Weil aber die wenigsten Frauen schon mal volle finanzielle Verantwortung für eine Familie tragen mussten, können sie sich schlecht in diese Rolle einfühlen. Sie spüren nicht den Druck, den man erlebt und darum setzen sie mit ihren Erwartungen noch mehr davon auf. Das ist nicht fair, ich stelle das in meiner Coachingpraxis immer wieder klar, wenn es zu diesem Thema kommt. Ich könnte mir gut vorstellen, dass es Ihrer Frau auch so ergeht.
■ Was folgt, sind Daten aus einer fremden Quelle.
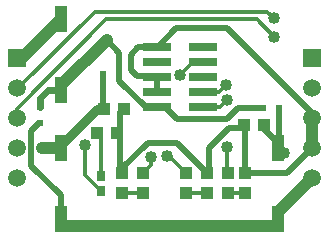
<source format=gbr>
G04 DipTrace 3.1.0.1*
G04 Bottom.gbr*
%MOIN*%
G04 #@! TF.FileFunction,Copper,L2,Bot*
G04 #@! TF.Part,Single*
G04 #@! TA.AperFunction,Conductor*
%ADD13C,0.012992*%
%ADD14C,0.03937*%
%ADD15C,0.019685*%
%ADD16C,0.023622*%
%ADD17C,0.031496*%
%ADD19R,0.019685X0.023622*%
%ADD20R,0.023622X0.019685*%
%ADD21R,0.03937X0.043307*%
%ADD22R,0.027559X0.035433*%
G04 #@! TA.AperFunction,ComponentPad*
%ADD23R,0.059055X0.059055*%
%ADD24C,0.059055*%
%ADD25R,0.043307X0.03937*%
%ADD26R,0.03937X0.09*%
%ADD29R,0.094488X0.029921*%
G04 #@! TA.AperFunction,ViaPad*
%ADD31C,0.04*%
%FSLAX26Y26*%
G04*
G70*
G90*
G75*
G01*
G04 Bottom*
%LPD*%
X1075197Y980315D2*
D13*
X1040551D1*
X996457Y936220D1*
X953937Y664567D2*
X959449D1*
X1015748Y608268D1*
X452756Y991339D2*
D14*
X469685D1*
X600000Y1121654D1*
X921654Y1030315D2*
D15*
X858661D1*
X832677Y1004331D1*
Y953937D1*
X853937Y932677D1*
X919291D1*
X921654Y930315D1*
Y880315D1*
X1210630Y769291D2*
X1214173Y765748D1*
Y609449D1*
X804331Y610236D2*
X796457D1*
Y735433D1*
X787795Y744094D1*
X798031D1*
Y812992D1*
X809055Y824016D1*
X1210630Y769291D2*
Y759843D1*
X1160630D1*
X1092520Y691732D1*
Y614567D1*
X1087008Y609055D1*
X985827Y710236D1*
X888976D1*
X800394Y621654D1*
Y610236D1*
X804331D1*
X1214173Y609449D2*
X1355118D1*
X1437008Y691339D1*
D14*
Y791339D1*
D15*
Y810060D1*
X1154549Y1092520D1*
X985433D1*
X923228Y1030315D1*
X921654D1*
Y830315D2*
X882677D1*
X795276Y917717D1*
Y938583D1*
X1272835Y825984D2*
X1190551D1*
X1154724Y790157D1*
X987008D1*
X946850Y830315D1*
X921654D1*
X795276Y938583D2*
Y1010630D1*
X752362Y1053543D1*
D14*
X600000Y901181D1*
Y885433D1*
X531496Y830315D2*
D16*
Y859055D1*
X557874Y885433D1*
X600000D1*
X452756Y791339D2*
D13*
Y823228D1*
X751575Y1122047D1*
X1253543D1*
X1311811Y1063780D1*
X1153543Y694488D2*
Y608268D1*
X1157480D1*
X740157Y938583D2*
D15*
Y825984D1*
X742126Y824016D1*
X600000Y692913D2*
D14*
X538583D1*
X537795Y693701D1*
X600000Y692913D2*
D17*
Y703150D1*
X720866Y824016D1*
X742126D1*
X1323622Y692913D2*
D15*
X1327953D1*
Y825984D1*
X1323622Y692913D2*
D13*
X1327559D1*
X1344882Y675591D1*
X1323622Y692913D2*
D15*
Y709843D1*
X1277559Y755906D1*
Y769291D1*
X1075197Y880315D2*
D13*
X1127953D1*
X1150394Y902756D1*
X1075197Y830315D2*
X1129921D1*
X1153543Y853937D1*
X1323622Y456693D2*
D14*
Y433465D1*
X600000D1*
Y456693D1*
X531496Y775197D2*
D15*
X526378D1*
X500394Y749213D1*
Y634252D1*
X600000Y534646D1*
Y456693D1*
X1323622D2*
D14*
Y477953D1*
X1437008Y591339D1*
X732283Y600394D2*
D13*
Y732677D1*
X720866Y744094D1*
X804331Y543307D2*
X872047D1*
X874016Y541339D1*
X1087008Y542126D2*
X1016535D1*
X1015748Y541339D1*
X1214173Y542520D2*
X1158661D1*
X1157480Y541339D1*
X452756Y891339D2*
X456299D1*
X712598Y1147638D1*
X1288583D1*
X1311024Y1125197D1*
X901575Y662205D2*
Y635827D1*
X874016Y608268D1*
X679528Y701969D2*
Y601969D1*
X732283Y549213D1*
D31*
X752362Y1053543D3*
X1153543Y853937D3*
X1150394Y902756D3*
X996457Y936220D3*
X537795Y693701D3*
X1344882Y675591D3*
X679528Y701969D3*
X901575Y662205D3*
X953937Y664567D3*
X1153543Y694488D3*
X1311811Y1063780D3*
X1311024Y1125197D3*
D19*
X740157Y938583D3*
X795276D3*
X1327953Y825984D3*
X1272835D3*
D20*
X531496Y830315D3*
Y775197D3*
D21*
X874016Y541339D3*
Y608268D3*
X1015748Y541339D3*
Y608268D3*
X1157480Y541339D3*
Y608268D3*
D22*
X732283Y600394D3*
Y549213D3*
D23*
X1437008Y991339D3*
D24*
Y891339D3*
Y791339D3*
Y691339D3*
Y591339D3*
D23*
X452756Y991339D3*
D24*
Y891339D3*
Y791339D3*
Y691339D3*
Y591339D3*
D25*
X809055Y824016D3*
X742126D3*
X1210630Y769291D3*
X1277559D3*
X787795Y744094D3*
X720866D3*
D21*
X804331Y610236D3*
Y543307D3*
X1087008Y609055D3*
Y542126D3*
X1214173Y609449D3*
Y542520D3*
D26*
X600000Y456693D3*
Y692913D3*
X1323622Y456693D3*
Y692913D3*
X600000Y1121654D3*
Y885433D3*
D29*
X921654Y930315D3*
Y980315D3*
Y1030315D3*
Y880315D3*
Y830315D3*
X1075197Y930315D3*
Y980315D3*
Y1030315D3*
Y880315D3*
Y830315D3*
M02*

</source>
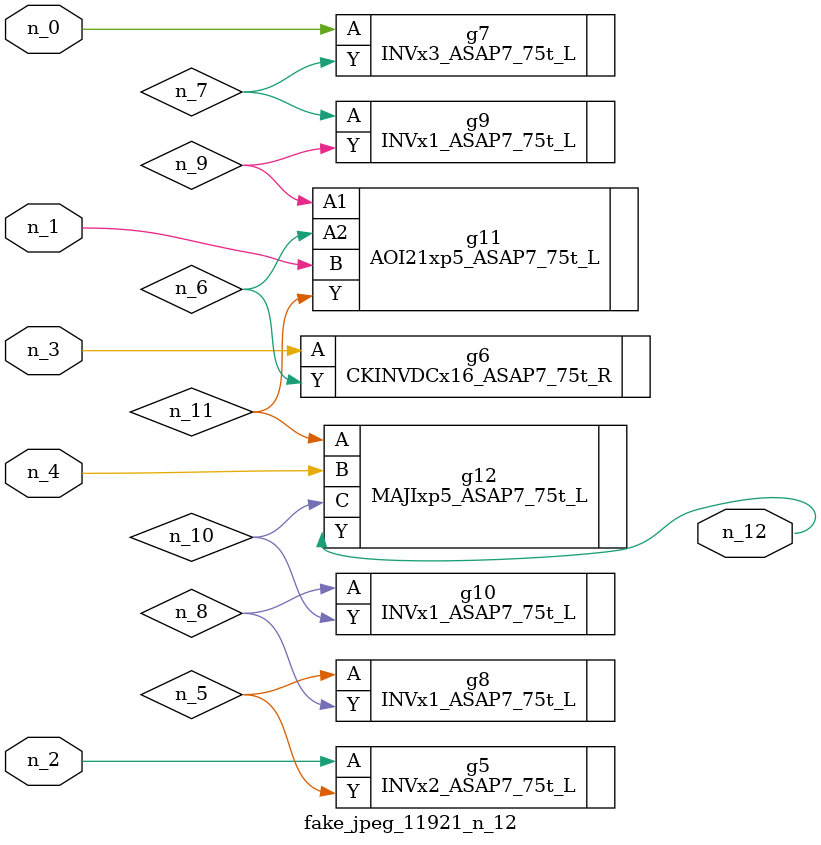
<source format=v>
module fake_jpeg_11921_n_12 (n_3, n_2, n_1, n_0, n_4, n_12);

input n_3;
input n_2;
input n_1;
input n_0;
input n_4;

output n_12;

wire n_11;
wire n_10;
wire n_8;
wire n_9;
wire n_6;
wire n_5;
wire n_7;

INVx2_ASAP7_75t_L g5 ( 
.A(n_2),
.Y(n_5)
);

CKINVDCx16_ASAP7_75t_R g6 ( 
.A(n_3),
.Y(n_6)
);

INVx3_ASAP7_75t_L g7 ( 
.A(n_0),
.Y(n_7)
);

INVx1_ASAP7_75t_L g8 ( 
.A(n_5),
.Y(n_8)
);

INVx1_ASAP7_75t_L g10 ( 
.A(n_8),
.Y(n_10)
);

INVx1_ASAP7_75t_L g9 ( 
.A(n_7),
.Y(n_9)
);

AOI21xp5_ASAP7_75t_L g11 ( 
.A1(n_9),
.A2(n_6),
.B(n_1),
.Y(n_11)
);

MAJIxp5_ASAP7_75t_L g12 ( 
.A(n_11),
.B(n_4),
.C(n_10),
.Y(n_12)
);


endmodule
</source>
Es ist drum wichtig, dass Sie mit ihr deutlich über diese Dinge reden. Falls Ihre Frau einen weniger verantwortungsvollen Beruf ausübt (und das ist bei 30% meistens der Fall), dann wird ihr vielleicht nicht klar sein, was ein Managerposten mit sich bringt. Wichtig ist aber, dass Sie in diesen Gesprächen die Leistung Ihrer Frau nicht abwerten. Sie ist für Ihr gemeinsames Kind verantwortlich und das ist auch nicht ohne, im Gegenteil. Sie trägt hier eine immense Verantwortung und Sie in der Rolle des Ernährers. Vielleicht sehen Sie manchmal auch nicht genug, was an Ihrer Frau alles hängt. Darum wäre es sinnvoll, das Gespräch auf einer Ebene zu führen, auf der beide Ihre Aufgaben und Verantwortlichkeiten aufzeigen können. Das hilft, sich gegenseitig besser wertzuschätzen und zu anerkennen.
Darüber hinaus gibt es aber noch eine andere Seite in diesem Thema: Frauen wünschen sich zwar gern einen erfolgreichen und gut verdienenden Partner. Gleichzeitig haben Sie aber Angst, dass dieser durch diesen Erfolg zu attraktiv wird für andere Frauen. Wenn ich auch weiss, dass es keine Frau zugeben würde, so begegne ich dieser Tatsache in meiner Praxis sehr oft. Männer, die beruflich erfolgreich sind, entwickeln ein grösseres Selbstbewusstsein und das kann einer Frau Sorge bereiten. Was, wenn er sie plötzlich überflügelt und nicht mehr interessant findet? Was, wenn er geht? Diese Fragen werden meistens nicht bewusst gestellt, aber unterbewusst torpedieren Frauen gern die Karriere ihrer Männer, während sie gegen Aussen betonen, wie sehr sie sich über dessen Erfolg freuen.
Ob das bei Ihrer Frau der Fall ist kann ich natürlich nicht mit Sicherheit beurteilen. Aber wenn ich lese, dass sie Sie gleichzeitig pusht und hinterfragt, dann erkenne ich eine solche Dynamik. Ob eine solche Situation in einem Gespräch zu lösen ist, ist fraglich. Denn dafür müsste zum einen die Reflexion darüber vorhanden sein und zum andern die Ehrlichkeit, über die eigene Unsicherheit zu reden. Und die meisten Menschen würden sich lieber die Zunge abschneiden, als Unsicherheit oder Eifersucht einzugestehen...
So oder so werden Sie sich aber gemeinsam hinsetzen müssen um das Thema anzugehn. Gerade als Familienvater werden Sie auf die Unterstützung Ihrer Frau angewiesen sein, wenn Sie Karriere machen wollen. Es wäre ein guter Zeitpunkt um herauszufinden, was Ihre Frau will. Kann Sie sich vorstellen, Ihnen den Rücken freizuhalten oder möchte sie lieber eine eigene Karriere haben? Meistens werden diese Themen nicht klar besprochen, weil die klassische Rollenverteilung, die durch gesellschaftliche Normen wie den elenden Mutterschaftsurlaub vorgegeben wird, nicht hinterfragt wird. Zwingen Sie sich beide dazu, hier genau hinzusehen. Es lohnt sich.